Refinancing a mortgage in another name

A: Having “overextended” credit, as you put it, your fiancée may well be paying a higher rate of interest on her current mortgage than someone with a very good credit rating. Assuming that you qualify for a preferred rate, refinancing your fiancée’s home in your name, or in both your names, could help reduce borrowing costs. But there are several factors to consider.

Lenders view a mortgage applicant with many debt obligations -- be they outstanding credit card balances, automobile payments, personal loans or lines of credit -- as more of a risk. A borrower with a credit score below 620 may be charged a higher mortgage rate. If your score is significantly better than your fiancée’s, you may be able to get a better rate on the mortgage.

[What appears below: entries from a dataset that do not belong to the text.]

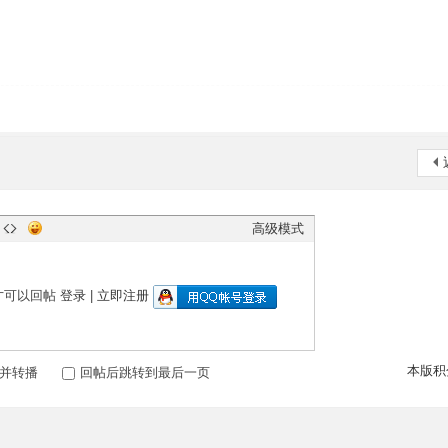
高级模式
才可以回帖
登录
|
立即注册
本版积
并转播
回帖后跳转到最后一页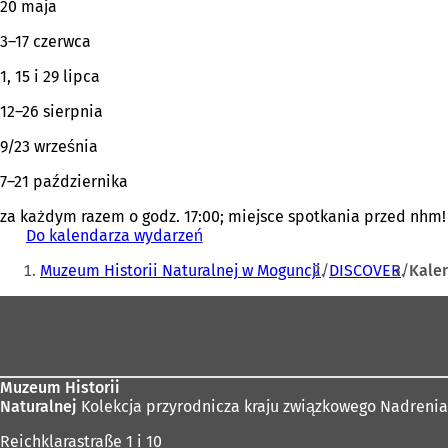
20 maja
3–17 czerwca
1, 15 i 29 lipca
12–26 sierpnia
9/23 września
7–21 października
za każdym razem o godz. 17:00; miejsce spotkania przed nhm!
Do kalendarza wydarzeń
(
Jesteś
O
Muzeum Historii Naturalnej w Moguncji
DISCOVER
Kale
t
tutaj:
w
Obszar
i
e
stóp
r
a
s
Muzeum Historii
i
Naturalnej
Kolekcja przyrodnicza kraju związkowego Nadrenia
ę
Reichklarastraße 1 i 10
w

In order to do this, however, you must have the title on the property transferred from her name into either both your names, or yours alone. This can be done as a normal part of a refinancing process. But there are many legal and tax ramifications. For example, if the title is shifted to both your names, you’ll be considered co-owners. If it’s switched to your name only, you’ll become the sole homeowner. This may not sit well with your fiancée.

As well, the specific regulations concerned with such a switch are dependent on state law. It’s therefore important to contact a real estate attorney in the jurisdiction in which your fiancée’s home is located before making a decision.

Another alternative would be for you to help your fiancée take steps to improve her credit rating. She may then be able to qualify for a reduced mortgage rate in her own name.